> **What you should do**: Please restate the part of the text on Weird West games and music starting at "Ghoultown are a" and ending at "with post-apocalyptic themes.", substituting "graphic novel" for "comic book".

Video games also use this same motif, one of the earliest horror-Western games being SilverLoad for the PlayStation. The game has a variety of classic horror tropes in it, ranging from werewolves and vampires, to Satanic cults, that the player must contend with nothing more than a trusty six-gun at his hip. In this same vein is the modern PS2/Xbox first-person shooter, Darkwatch, in which the protagonist is himself a vampire, fighting through the west for either his own redemption, or furthering his own damnation.
The PC adventure/puzzle game Alone in the Dark 3 takes place in a western setting, albeit in the 1920s, and features a number of "weird west" staples, with magic, monsters, the undead, and some anachronistic sci-fi elements such as references to nuclear weaponry.
The PC first-person shooter title, Blood, is an occult-horror-comedy hybrid, and sets the player avatar "Caleb" in approximately 1920 (retroactively dated as 1928 in the game's sequel) as an un-dead gunslinger anti-hero from the late 19th century, who rises from his grave to battle a widespread cult by which he was betrayed and killed when he was a member. Gun play, the undead, horror, the occult, and the underworld are strong elements of the game. The game spawned a sequel, Blood II: The Chosen, although it was much less influenced by the main character's western back-story. One level of its expansion pack, however, is set in a western frontier town.
Another weird western is the Wild ARMs series - videogames that mix together high-fantasy magic and science-fiction technology with Old-West-style gunslinging. Each game changes leads and alters settings (though the world's name, Filgaia, remains throughout), but always at the core are the ideas of "drifting" and of one's personalized sense of justice among outlaws.
Red Dead Redemption, a Western-themed video game, enters into the genre of Weird West with its Undead Nightmare add-on. The story revolves around an undead outbreak that has spread across the frontier. Other fantasy elements are new weapons such as holy water, and new mythical mounts, which include a unicorn and the Four Horses of the Apocalypse.
Fallout: New Vegas, a post-apocalyptic game set in the Mojave Desert has an additional perk at the beginning of the game named Weird West that adds various strange occurrences to the game. The game itself could also be considered a Weird West game due to its mixing of Western, Horror, Survival, and Science Fiction styles.
Ghoultown are a Texan psychobilly band with Spaghetti Western influences. They have released albums like 2001's Tales from the Dead West with songs like "Death of Jonah Hex". In turn they produced their own eponymous "vampire-cowboy" comic book, through Bad Moon Studios, which saw an eight page preview in Texasylum and the first two issues of a planned four-issue miniseries, before the publisher left the comic field.[60][61]
"Knights of Cydonia" is a song by English rock band Muse. The video clip is filmed and edited in the style of a spaghetti Western film with post-apocalyptic themes.

> **Listed entries**:
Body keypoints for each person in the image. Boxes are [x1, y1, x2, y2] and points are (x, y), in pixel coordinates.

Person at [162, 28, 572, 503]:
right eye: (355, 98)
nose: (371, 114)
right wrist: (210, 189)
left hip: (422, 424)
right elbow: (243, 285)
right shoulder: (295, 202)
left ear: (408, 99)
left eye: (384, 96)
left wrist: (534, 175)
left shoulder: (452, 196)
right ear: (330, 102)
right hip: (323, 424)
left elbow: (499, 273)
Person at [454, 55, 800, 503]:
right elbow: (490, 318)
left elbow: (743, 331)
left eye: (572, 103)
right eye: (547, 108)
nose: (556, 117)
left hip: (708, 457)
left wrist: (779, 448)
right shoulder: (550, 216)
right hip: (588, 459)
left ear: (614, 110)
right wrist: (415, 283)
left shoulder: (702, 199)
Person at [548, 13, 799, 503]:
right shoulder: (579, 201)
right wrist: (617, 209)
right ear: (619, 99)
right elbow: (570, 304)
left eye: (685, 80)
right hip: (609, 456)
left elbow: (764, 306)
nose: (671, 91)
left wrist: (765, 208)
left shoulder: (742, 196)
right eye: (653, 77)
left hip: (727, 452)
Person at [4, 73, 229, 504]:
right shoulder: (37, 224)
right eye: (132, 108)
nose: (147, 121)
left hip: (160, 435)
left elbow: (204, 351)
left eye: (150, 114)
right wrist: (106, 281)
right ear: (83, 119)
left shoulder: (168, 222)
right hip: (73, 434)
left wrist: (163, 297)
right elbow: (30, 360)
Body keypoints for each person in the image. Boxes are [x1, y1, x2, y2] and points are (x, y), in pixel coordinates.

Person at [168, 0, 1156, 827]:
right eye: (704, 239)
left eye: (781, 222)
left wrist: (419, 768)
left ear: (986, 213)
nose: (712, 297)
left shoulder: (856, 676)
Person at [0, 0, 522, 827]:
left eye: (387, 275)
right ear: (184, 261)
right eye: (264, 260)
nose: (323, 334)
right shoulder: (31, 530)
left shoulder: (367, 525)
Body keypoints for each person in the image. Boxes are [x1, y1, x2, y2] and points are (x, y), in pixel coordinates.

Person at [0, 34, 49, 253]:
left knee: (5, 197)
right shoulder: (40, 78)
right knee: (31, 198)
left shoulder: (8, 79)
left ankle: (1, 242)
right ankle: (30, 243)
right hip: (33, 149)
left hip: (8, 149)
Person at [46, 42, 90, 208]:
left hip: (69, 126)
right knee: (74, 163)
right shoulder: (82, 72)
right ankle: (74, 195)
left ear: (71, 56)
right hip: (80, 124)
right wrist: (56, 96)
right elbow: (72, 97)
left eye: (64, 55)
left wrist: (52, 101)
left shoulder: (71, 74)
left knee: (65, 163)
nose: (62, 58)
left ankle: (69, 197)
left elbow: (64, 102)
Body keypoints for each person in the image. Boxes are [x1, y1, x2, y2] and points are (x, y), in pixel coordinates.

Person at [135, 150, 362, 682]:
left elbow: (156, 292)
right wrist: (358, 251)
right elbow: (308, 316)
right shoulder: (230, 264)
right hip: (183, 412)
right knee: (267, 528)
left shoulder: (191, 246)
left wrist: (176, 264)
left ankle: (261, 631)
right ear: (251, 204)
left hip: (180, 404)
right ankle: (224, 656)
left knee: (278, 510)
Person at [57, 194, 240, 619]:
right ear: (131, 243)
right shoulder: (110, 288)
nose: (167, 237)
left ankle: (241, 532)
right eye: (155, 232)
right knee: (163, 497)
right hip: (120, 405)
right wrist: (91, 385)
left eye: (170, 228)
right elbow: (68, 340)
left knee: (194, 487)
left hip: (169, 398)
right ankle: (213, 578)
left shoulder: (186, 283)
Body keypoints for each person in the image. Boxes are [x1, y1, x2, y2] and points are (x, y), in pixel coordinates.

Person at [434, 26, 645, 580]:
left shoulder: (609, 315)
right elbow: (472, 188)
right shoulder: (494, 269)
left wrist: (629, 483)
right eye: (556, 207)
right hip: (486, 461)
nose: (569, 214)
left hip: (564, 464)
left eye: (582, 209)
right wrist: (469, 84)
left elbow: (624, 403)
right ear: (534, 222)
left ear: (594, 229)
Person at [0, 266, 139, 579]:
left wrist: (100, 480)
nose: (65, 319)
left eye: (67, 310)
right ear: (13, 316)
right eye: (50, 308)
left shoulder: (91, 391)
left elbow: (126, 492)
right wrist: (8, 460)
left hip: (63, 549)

> **Expected output**:
Ghoultown are a Texan psychobilly band with Spaghetti Western influences. They have released albums like 2001's Tales from the Dead West with songs like "Death of Jonah Hex". In turn they produced their own eponymous "vampire-cowboy" graphic novel, through Bad Moon Studios, which saw an eight page preview in Texasylum and the first two issues of a planned four-issue miniseries, before the publisher left the comic field.[60][61]
"Knights of Cydonia" is a song by English rock band Muse. The video clip is filmed and edited in the style of a spaghetti Western film with post-apocalyptic themes.